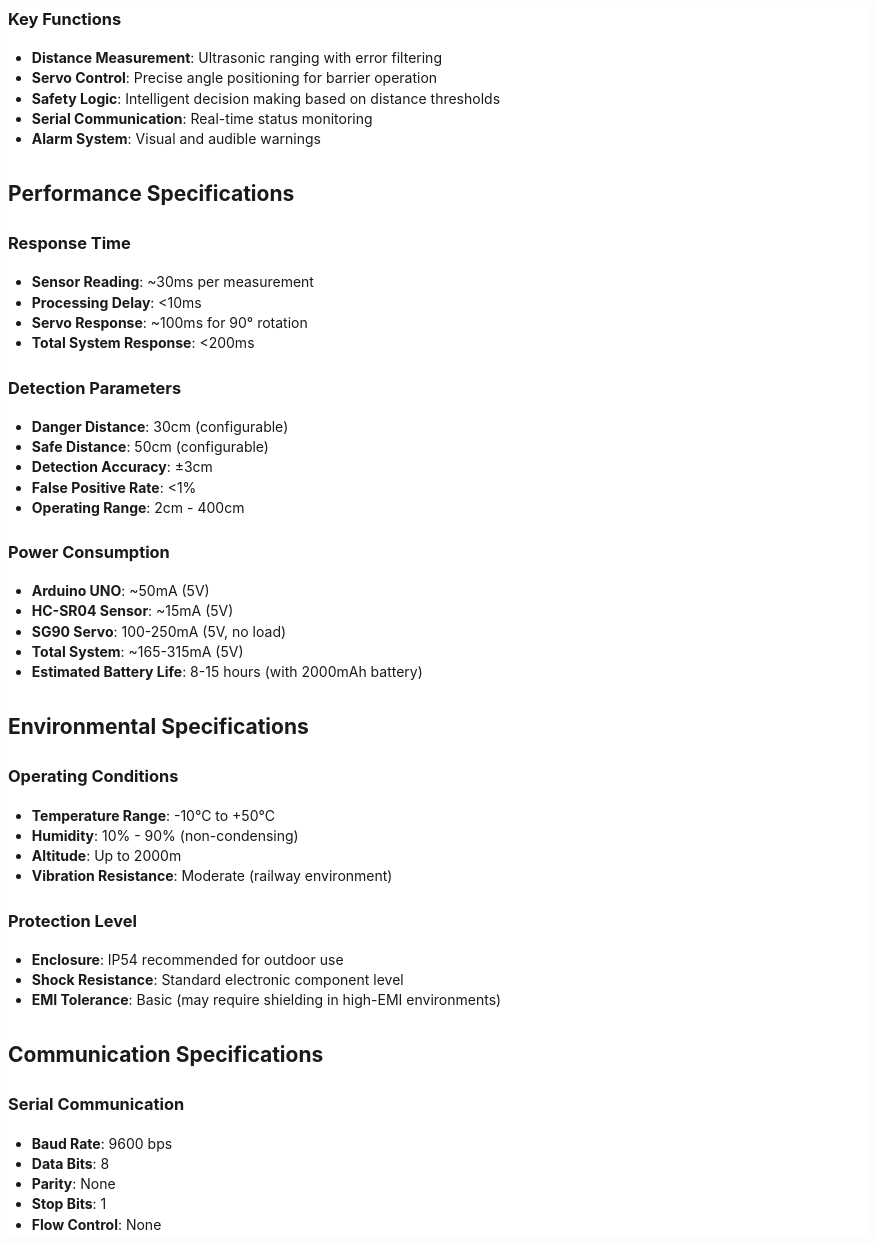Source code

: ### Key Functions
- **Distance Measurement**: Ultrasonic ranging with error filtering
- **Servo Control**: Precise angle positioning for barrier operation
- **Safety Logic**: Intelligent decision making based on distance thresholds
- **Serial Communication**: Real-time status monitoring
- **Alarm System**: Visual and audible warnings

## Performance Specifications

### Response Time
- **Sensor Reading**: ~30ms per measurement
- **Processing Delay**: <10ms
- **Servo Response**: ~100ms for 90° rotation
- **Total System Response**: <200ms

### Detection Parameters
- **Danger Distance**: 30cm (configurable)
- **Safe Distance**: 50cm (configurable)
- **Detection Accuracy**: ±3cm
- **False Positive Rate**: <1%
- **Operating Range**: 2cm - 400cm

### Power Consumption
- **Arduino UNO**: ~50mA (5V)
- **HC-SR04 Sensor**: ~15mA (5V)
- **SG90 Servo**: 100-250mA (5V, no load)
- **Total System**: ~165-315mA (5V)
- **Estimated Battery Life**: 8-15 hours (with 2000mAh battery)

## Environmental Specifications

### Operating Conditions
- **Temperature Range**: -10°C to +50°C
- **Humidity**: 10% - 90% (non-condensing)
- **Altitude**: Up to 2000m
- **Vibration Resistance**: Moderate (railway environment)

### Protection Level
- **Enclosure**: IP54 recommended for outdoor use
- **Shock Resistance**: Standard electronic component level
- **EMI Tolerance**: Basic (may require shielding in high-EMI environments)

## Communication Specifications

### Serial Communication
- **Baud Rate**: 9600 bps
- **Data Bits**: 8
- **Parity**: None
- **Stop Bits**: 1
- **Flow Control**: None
========
**PROMPT**
The expected answer is a copy of each line in the listing above that contains "Operating".

**ANSWER BELOW**
- **Operating Range**: 2cm - 400cm
### Operating Conditions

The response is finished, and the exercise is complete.